The Pitfalls of the Strong Female Character

The Pitfalls of the Strong Female Character

  • Posted by Augur Blog
  • On July 31, 2019
  • 0 Comments
  • black widow, n.k. jemisin, strong female character, tropes

By Jorie Rao

I’m not like other girls. I wear a leather jacket. I look perfect when I’m kicking butt. I like cars and weapons. I’m independent, yet soft enough that I don’t outshine men. 

I am the Strong Female Character.

Or at least this is the way some writers represent strength in a female character.  

People who write female characters like this equate a “strong female character” with having traditionally masculine traits, making the phrase more synonymous with “female with masculine qualities” and not with a strong character who is a woman. 

Sure, I can admit that sometimes the term is used to mean a strongly written character who is female like Hermione Granger, but for too long the term has been associated with one version of what a Strong Female Character (or SFC) should be like and that has caused me to grow frustrated with the term.

The issue is that historically female characters were written as background noise: love interests, mothers, quirky best friends, evil temptresses, and sometimes, if you’re lucky, a Frankensteined version of those archetypes that take the characters and sew in masculine strength and call it a day. 

I’m not mad that writers want to write a female character who can kick butt and take names all while wearing a leather jacket and driving a vintage car. I would be lying if I said I wasn’t myself partial to the Anita Blakes of the fiction world.

But when writing the gun-toting, leather-wearing tough cookie, some writers leave out realistic flaws, making the characters seem like they were just a subset of male protagonists and not people in their own right. 
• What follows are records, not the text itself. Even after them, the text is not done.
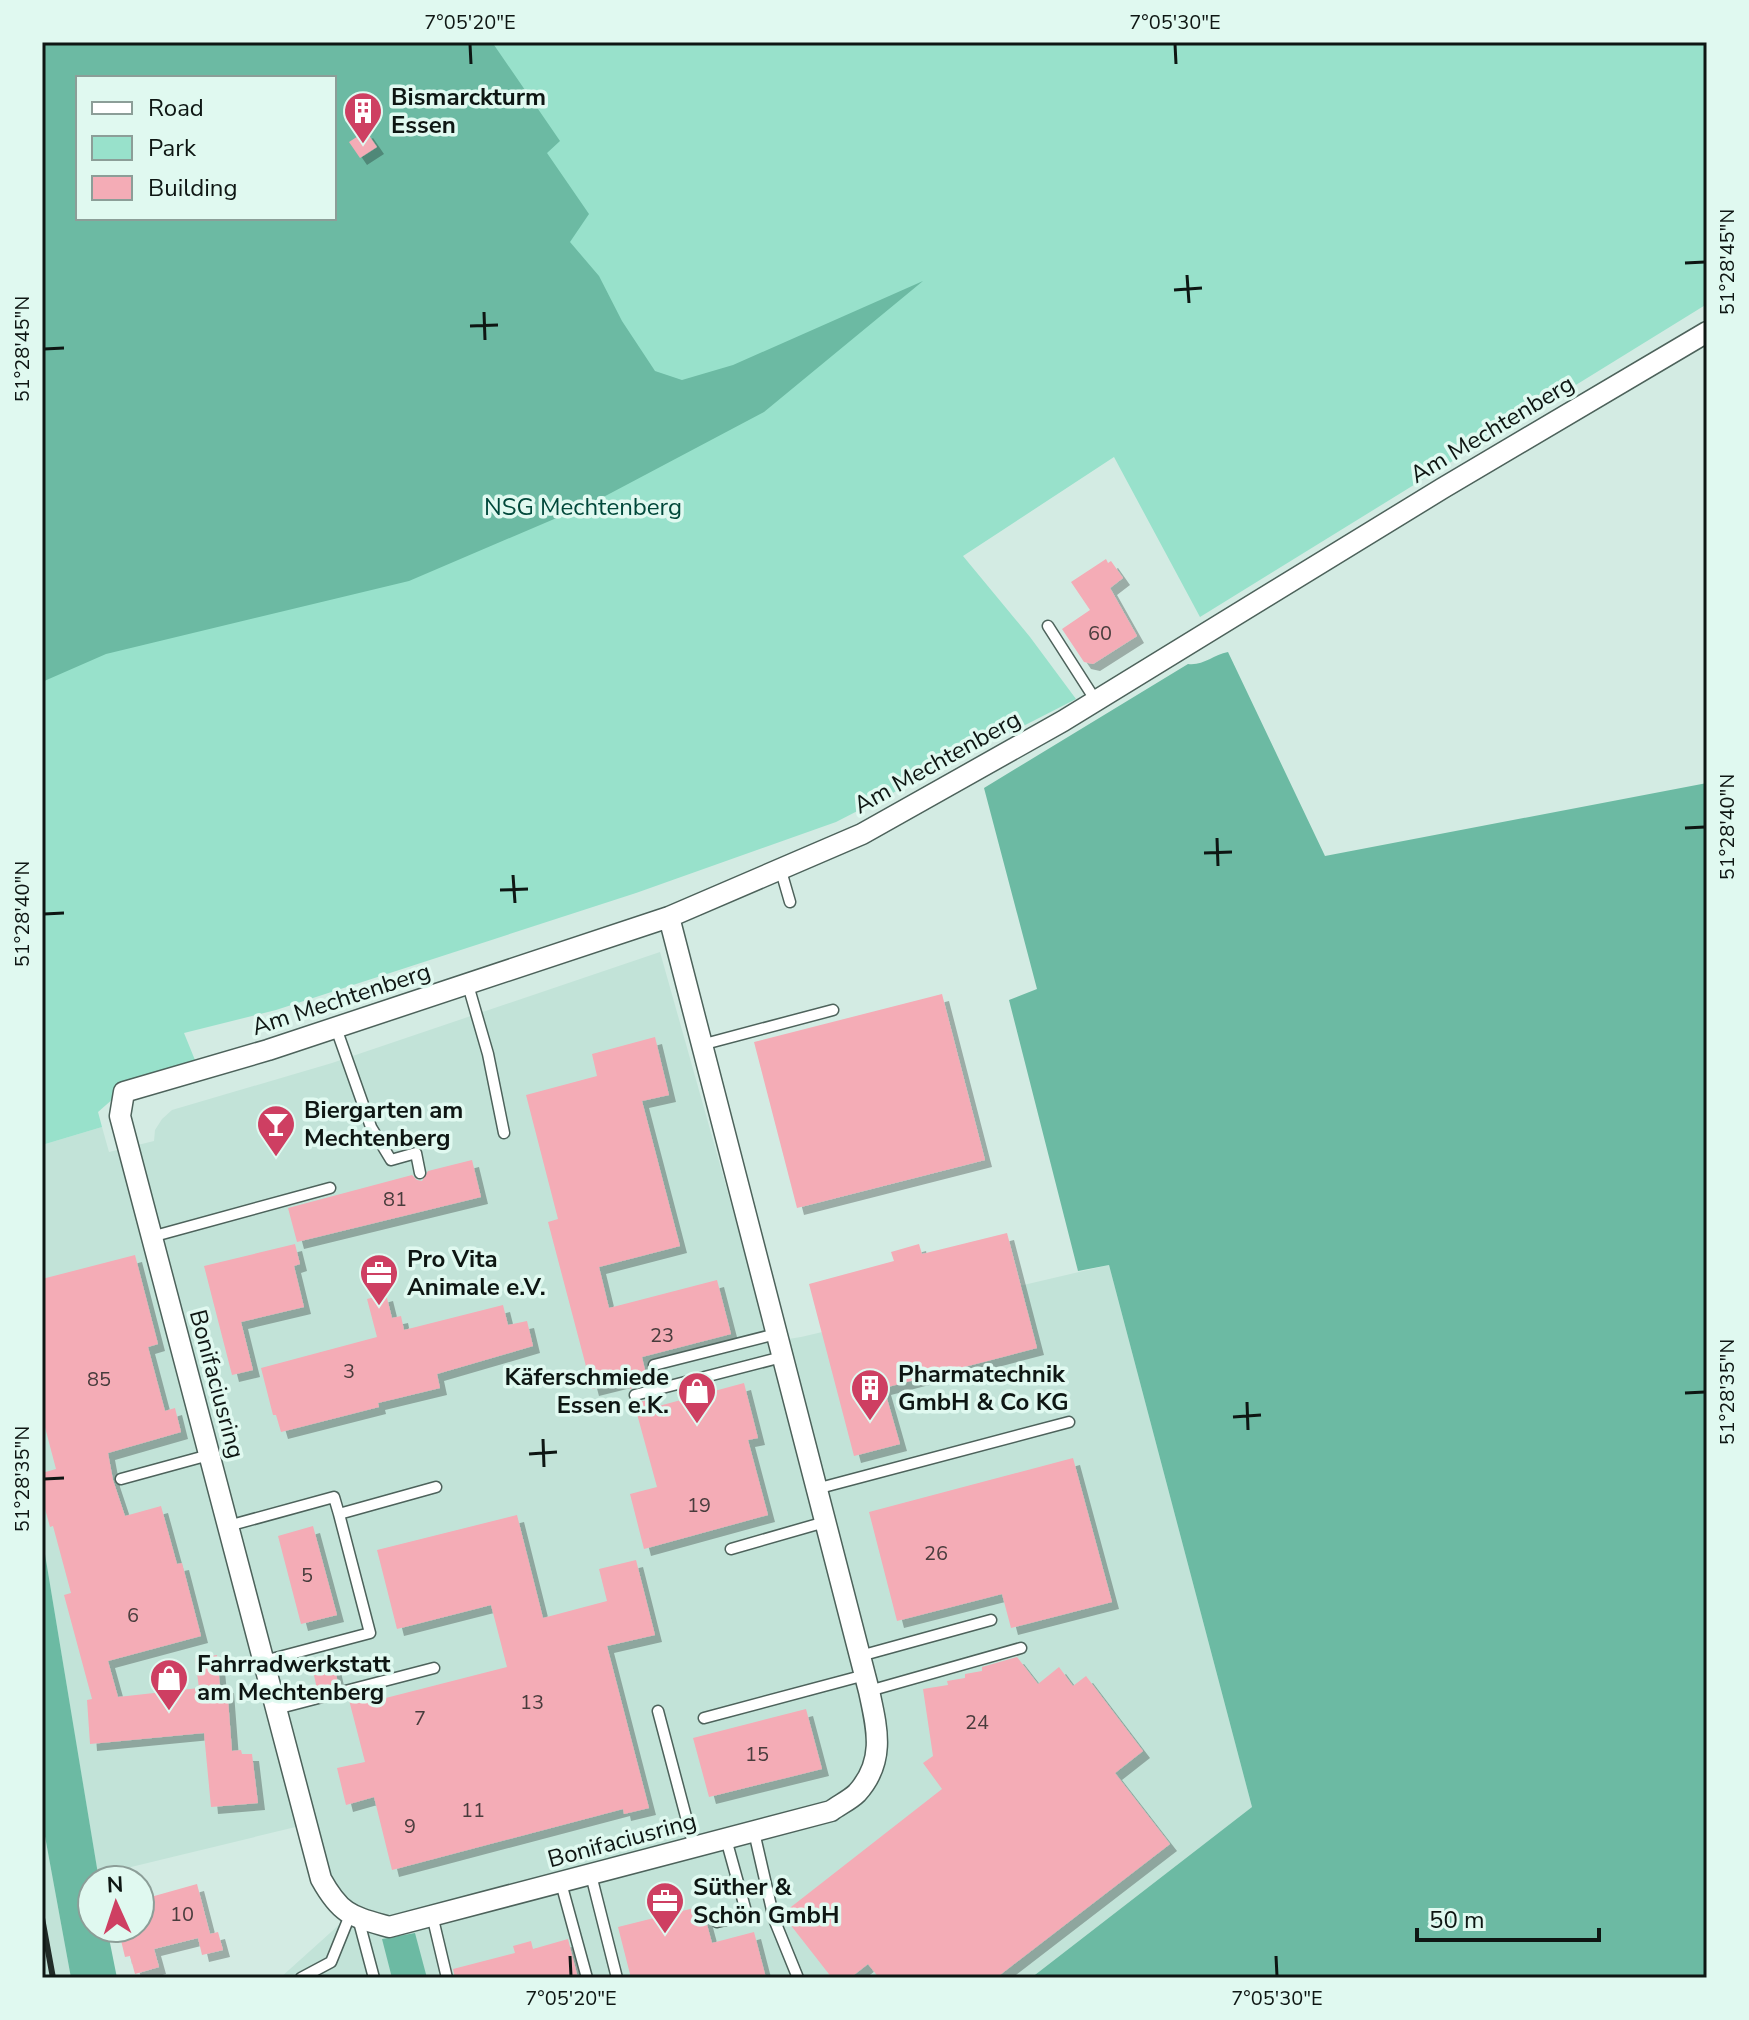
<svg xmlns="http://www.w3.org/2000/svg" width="1749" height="2020" font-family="'Nunito Sans',sans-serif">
<defs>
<filter id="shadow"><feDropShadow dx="7" dy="7" stdDeviation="0" flood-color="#0004"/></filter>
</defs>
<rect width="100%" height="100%" fill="#d3ebe3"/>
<!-- built -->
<path fill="#c2e3d8" d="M660,952L770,1342L801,1337L1109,1265L1252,1807L1031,1978H280L350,1915L322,1878L308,1824L98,1875L42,1536V1145L102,1127L109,1152L154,1141L155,1130L162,1119L172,1110L332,1063Z
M42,1820L71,1978H42Z"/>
<!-- green -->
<path fill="#98e1cb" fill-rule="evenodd" d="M42,42H1707V304L1200,617L1114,457L963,556L1030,637L1076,699L836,822L636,893L276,1010L184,1033L199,1070L122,1091L98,1112L102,1127L42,1145ZM78,78H334V218H78Z"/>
<!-- forest -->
<path fill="#6cbaa3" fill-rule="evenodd" d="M42,42H492L560,141L547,153L589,214L570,242L599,276L622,321L655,371L682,380L733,365L923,281L764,412L594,502L409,581L106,654L42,682ZM78,78H334V218H78Z
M1228,652L1325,856L1707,783V1978H1031L1252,1807L1109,1265L1078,1271L1009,1000L1037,989L984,788L1188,664C1203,666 1213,655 1228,652Z
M42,1536L99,1880H92V1928H107L117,1978H71L42,1820Z
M415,1933L427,1978H392L382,1939Z"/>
<!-- building -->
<path fill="#f4acb6" filter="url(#shadow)" d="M366,131L377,147L360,158L349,142Z
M1106,559L1108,563L1111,561L1123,578L1110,588L1137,636L1093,664L1084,662L1062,629L1090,610L1071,582Z
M942,994L985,1160L797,1208L754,1042Z
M655,1037L669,1095L642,1101L680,1246L599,1267L609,1308L717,1280L731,1334L642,1357L648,1383L630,1389L628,1380L592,1389L548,1222L558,1219L526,1095L597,1076L592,1054Z
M472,1160L481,1197L297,1242L288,1208L412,1175L417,1180L422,1181L428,1171Z
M1007,1233L1037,1348L884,1388L900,1444L854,1456L809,1284L894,1261L891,1252L919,1244L922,1254Z
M295,1244L300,1264L294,1266L304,1307L241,1322L253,1370L232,1375L204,1266Z
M135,1255L158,1344L148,1347L165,1411L175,1408L181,1432L108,1453L113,1480L125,1516L161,1506L177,1564L182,1563L201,1636L108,1661L118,1697L199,1688L195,1658L217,1655L220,1686H227L232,1751L241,1750L242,1754H252L258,1803L211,1807L204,1733L90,1744L87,1700L92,1699L64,1595L71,1593L53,1526L50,1527L42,1498V1473L56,1469L42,1416V1279Z
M386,1294L392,1318L401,1316L404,1330L503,1305L508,1325L527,1321L533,1346L437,1374L440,1388L378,1403L379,1407L281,1432L276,1415H273L261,1368L377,1337L367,1299Z
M744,1383L758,1438L748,1440L768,1515L644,1549L630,1494L657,1487L634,1403L653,1399L655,1407Z
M1073,1458L1112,1602L1011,1628L1002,1594L897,1621L869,1512Z
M517,1515L543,1618L607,1601L599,1569L636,1560L655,1635L607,1646L649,1808L624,1814L623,1809L392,1870L374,1797L346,1805L337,1768L365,1762L349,1700L368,1694L370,1702L507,1667L491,1605L397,1629L377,1550Z
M313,1526L337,1615L301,1624L278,1536Z
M1017,1657L1038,1684L1059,1667L1073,1686L1086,1676L1143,1751L1115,1773L1170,1844L996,1978H879L868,1964L850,1978H832L782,1914L942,1789L923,1763L933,1756L923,1689L948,1685L947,1681L965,1678V1674L982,1671V1667Z
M333,1661L338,1683L317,1689L312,1666Z
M806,1709L822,1769L709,1797L693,1738Z
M197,1884L210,1934L218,1932L223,1950L202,1955L198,1938L154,1949L159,1967L135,1974L130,1956L125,1957L118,1928H140V1900Z
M702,1906L712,1943L754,1932L766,1978H631L618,1927Z
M568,1939L578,1978H455L453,1969L515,1953L513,1946L531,1941L533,1949Z"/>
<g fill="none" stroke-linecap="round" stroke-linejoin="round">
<defs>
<path id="service" d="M1048,626L1096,701
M781,871L790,902
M468,985L488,1054L504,1133
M336,1028L371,1127L391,1160L416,1153L420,1173
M701,1045L833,1010
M151,1237L330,1188
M654,1365L776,1334
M635,1395L782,1357
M121,1479L209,1455
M816,1489L1069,1422
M339,1514L436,1487
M228,1526L334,1497L339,1514L370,1633L264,1661
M731,1549L825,1522
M860,1656L991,1620
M869,1691L1021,1648
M276,1709L434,1668
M658,1711L694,1847
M704,1718L865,1675
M754,1832L774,1919L798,1978
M591,1875L617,1978
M561,1883L587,1978
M432,1915L447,1978
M358,1918L374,1978
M717,1922L747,1915L726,1839
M301,1978L331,1962L350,1915"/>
<path id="minor" d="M669,917L869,1691C877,1728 886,1761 857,1793C850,1800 839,1805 831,1811L389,1927C351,1916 341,1915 321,1879L120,1116L124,1092L268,1050L669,917L862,834L1063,721L1443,488L1707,332"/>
</defs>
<!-- service casing -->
<use href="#service" stroke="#4d625b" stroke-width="13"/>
<!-- minor casing -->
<use href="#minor" stroke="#4d625b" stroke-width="23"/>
<!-- service -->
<use href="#service" stroke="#fff" stroke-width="10"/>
<!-- minor -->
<use href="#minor" stroke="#fff" stroke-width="20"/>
<!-- rail -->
<path stroke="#222c28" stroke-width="6" d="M42,1918L53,1978"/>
</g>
<!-- ticks -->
<path fill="none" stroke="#0e1613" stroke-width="3" d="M470,44L471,64M1175,44L1176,64M1685,263L1705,262M1187,275L1189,303M1174,290L1202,288M484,312L485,340M470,326L498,325M44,349L64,348M1685,828L1705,827M1217,838L1218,866M1204,853L1232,852M513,875L515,903M500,890L528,889M44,914L64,913M1685,1393L1705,1392M1247,1402L1248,1430M1233,1417L1261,1415M543,1439L544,1467M529,1454L557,1452M44,1479L64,1478M570,1956L571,1976M1276,1956L1277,1976"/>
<!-- icons -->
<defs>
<symbol id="building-pin" viewBox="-11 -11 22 30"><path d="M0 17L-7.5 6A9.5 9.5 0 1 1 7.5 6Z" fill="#ce3f62" stroke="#e0f9f0"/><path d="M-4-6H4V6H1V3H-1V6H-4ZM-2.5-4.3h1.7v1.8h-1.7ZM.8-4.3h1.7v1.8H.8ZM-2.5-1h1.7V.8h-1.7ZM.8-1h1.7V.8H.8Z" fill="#fff"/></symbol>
<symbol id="bar-pin" viewBox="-11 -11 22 30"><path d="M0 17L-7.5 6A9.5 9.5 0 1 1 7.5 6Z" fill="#ce3f62" stroke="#e0f9f0"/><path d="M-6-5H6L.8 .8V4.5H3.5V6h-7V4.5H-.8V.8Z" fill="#fff"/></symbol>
<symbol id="office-pin" viewBox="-11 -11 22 30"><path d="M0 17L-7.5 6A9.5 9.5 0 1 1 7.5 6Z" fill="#ce3f62" stroke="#e0f9f0"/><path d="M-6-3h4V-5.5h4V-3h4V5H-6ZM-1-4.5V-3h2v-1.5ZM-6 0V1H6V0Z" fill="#fff"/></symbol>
<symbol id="shop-pin" viewBox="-11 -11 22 30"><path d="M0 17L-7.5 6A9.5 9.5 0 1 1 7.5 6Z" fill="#ce3f62" stroke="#e0f9f0"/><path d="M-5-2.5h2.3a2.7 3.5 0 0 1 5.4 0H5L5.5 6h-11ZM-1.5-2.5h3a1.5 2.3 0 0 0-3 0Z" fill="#fff"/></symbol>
</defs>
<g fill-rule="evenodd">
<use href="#building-pin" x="341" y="89" width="44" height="60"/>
<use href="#bar-pin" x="254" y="1102" width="44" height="60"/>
<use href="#office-pin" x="357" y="1251" width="44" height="60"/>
<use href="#building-pin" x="848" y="1366" width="44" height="60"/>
<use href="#shop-pin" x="675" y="1369" width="44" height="60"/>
<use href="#shop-pin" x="147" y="1656" width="44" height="60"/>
<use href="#office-pin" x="643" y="1879" width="44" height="60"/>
</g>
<g text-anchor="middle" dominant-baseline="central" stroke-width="7" stroke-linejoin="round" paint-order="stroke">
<!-- number labels -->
<g font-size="20" fill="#483c3c">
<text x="1100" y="633">60</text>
<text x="395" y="1199">81</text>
<text x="662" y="1335">23</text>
<text x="349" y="1371">3</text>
<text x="99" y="1379">85</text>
<text x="699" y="1505">19</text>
<text x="936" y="1553">26</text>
<text x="307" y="1575">5</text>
<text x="133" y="1615">6</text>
<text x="532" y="1702">13</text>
<text x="420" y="1718">7</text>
<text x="977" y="1722">24</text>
<text x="757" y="1754">15</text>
<text x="473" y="1810">11</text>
<text x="410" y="1826">9</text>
<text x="182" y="1914">10</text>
</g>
<!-- poi labels -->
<g font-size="24" font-weight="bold" fill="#0e1613" stroke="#e0f9f0" text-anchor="start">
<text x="391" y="97">Bismarckturm<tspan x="391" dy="28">Essen</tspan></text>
<text x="304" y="1110">Biergarten am<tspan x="304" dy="28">Mechtenberg</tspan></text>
<text x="407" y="1259">Pro Vita<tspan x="407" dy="28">Animale e.V.</tspan></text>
<text x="898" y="1374">Pharmatechnik<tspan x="898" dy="28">GmbH &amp; Co KG</tspan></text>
<text x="669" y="1377" text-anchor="end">Käferschmiede<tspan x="669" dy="28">Essen e.K.</tspan></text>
<text x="197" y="1664">Fahrradwerkstatt<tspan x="197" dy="28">am Mechtenberg</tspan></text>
<text x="693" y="1887">Süther &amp;<tspan x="693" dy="28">Schön GmbH</tspan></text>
</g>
<!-- street labels -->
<g font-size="24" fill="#0e1613" stroke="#e0f9f0">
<text transform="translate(1492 429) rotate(-31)">Am Mechtenberg</text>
<text transform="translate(937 762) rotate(-29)">Am Mechtenberg</text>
<text transform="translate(341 999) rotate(-18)">Am Mechtenberg</text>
<text transform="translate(217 1384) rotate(75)">Bonifaciusring</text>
<text transform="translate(622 1840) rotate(-15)">Bonifaciusring</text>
</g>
<!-- park labels -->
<g font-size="24" fill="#00483a" stroke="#e0f9f0">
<text x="583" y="507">NSG Mechtenberg</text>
</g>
</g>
<!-- border -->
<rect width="1749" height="2020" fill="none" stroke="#e0f9f0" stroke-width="88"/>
<!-- legend -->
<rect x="76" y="76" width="260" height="144" fill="#e0f9f0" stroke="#8c9e98" stroke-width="2"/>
<rect x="92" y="102" width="40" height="12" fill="#ffffff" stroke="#8c9e98" stroke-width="2"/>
<text x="148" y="116" font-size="24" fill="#0e1613">Road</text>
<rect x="92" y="136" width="40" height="24" fill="#98e1cb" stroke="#8c9e98" stroke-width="2"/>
<text x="148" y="156" font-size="24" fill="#0e1613">Park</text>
<rect x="92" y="176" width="40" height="24" fill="#f4acb6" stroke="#8c9e98" stroke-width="2"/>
<text x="148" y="196" font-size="24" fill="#0e1613">Building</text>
<!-- north arrow -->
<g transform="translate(116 1904) rotate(357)"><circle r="38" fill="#e0f9f0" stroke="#8c9e98" stroke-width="2"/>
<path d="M0-6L14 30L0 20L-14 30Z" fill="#ce3f62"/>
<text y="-12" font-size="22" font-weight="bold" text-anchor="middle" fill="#0e1613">N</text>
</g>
<!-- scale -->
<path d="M1417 1928v12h182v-12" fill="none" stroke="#0e1613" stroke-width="4"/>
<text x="1429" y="1928" font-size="24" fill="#0e1613" stroke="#e0f9f0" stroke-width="6" paint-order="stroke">50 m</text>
<rect x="44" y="44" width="1661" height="1932" fill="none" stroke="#0e1613" stroke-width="3"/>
<g font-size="20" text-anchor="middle" fill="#0e1613">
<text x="470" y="29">7°05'20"E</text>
<text x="1175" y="29">7°05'30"E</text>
<text transform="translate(1727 262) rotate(-90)" y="7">51°28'45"N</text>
<text transform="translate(22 349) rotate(-90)" y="7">51°28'45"N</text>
<text transform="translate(1727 827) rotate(-90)" y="7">51°28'40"N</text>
<text transform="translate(22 914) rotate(-90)" y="7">51°28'40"N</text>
<text transform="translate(1727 1392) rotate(-90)" y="7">51°28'35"N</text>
<text transform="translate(22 1479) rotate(-90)" y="7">51°28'35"N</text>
<text x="571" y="2005">7°05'20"E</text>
<text x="1277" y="2005">7°05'30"E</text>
</g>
</svg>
That’s not to say a SFC cannot be the leather-wearing badass and also be a realistic, fleshed-out character. They exist in characters like Buffy and Ripley and are some of the strongest characters in fiction.

The problem stems from the societal idea that male is the default and that being strong is an inherently male thing and should look one specific way: physical toughness. 

But physical toughness is only one type of strength—one valued by readers and associated with strong male protagonists. That means when a writer wants to make a SFC, they make her physically tough because that is recognized as valuable, implying her strength is in her maleness. 

Enter Black Widow, the archetypal male spy character but with breasts—or at least that’s the way the movies portray her: strong in the way men are strong. 

In the comics, her character exists outside of her skin-tight jumpsuit, so the audience can see her as more than someone who is physically tough. But the movies took a character, who was strong in many ways and gave us the token Strong Female valued for her masculine qualities. 

Recently women have been front and center in stories, but the method for writing SFC’s hasn’t fully evolved with them. Writers are still relying on those archetypes from when women were window dressings in a story. 

To be fair, writers fall back on archetypes because they exist and have been used forever, but the writers forget that all characters need flaws and personality quirks, even the tough female characters. And no, being emotionally unavailable and looking good in a tight outfit do not count. 

Instead, I would like to see more strong characters, of all genders, with traditionally feminine qualities like empathy, tolerance, or gentleness and have people call them strong characters alongside the gun-toting, leather-wearing heroines and then maybe the term wouldn’t frustrate me as much. 

Thanks to writers like N.K. Jemisin, whose female characters like Essun are strong in multiple ways, I have hope for the SFC. 

Jemisin writes women with complex motives, physical strength, and gentleness, giving them a depth that stems from various strengths as opposed to relying only on physical toughness.

Characters like Essun signal a shift away from the outdated archetypes and a movement into SFC’s who can be unapologetically human just like their male counterparts. 

This makes me believe that the phrase can be repurposed to mean a strongly written character who is also female, but only if we readers give those kinds of female characters the attention they deserve, so writers know we value more than one kind of strength.

JORIE RAO is an English Literature professor with a passion for reading and writing, especially all things sci-fi and fantasy. She has an MFA in Creative Writing and Composition Theory and won the Toni Libro Award for Excellence in Writing.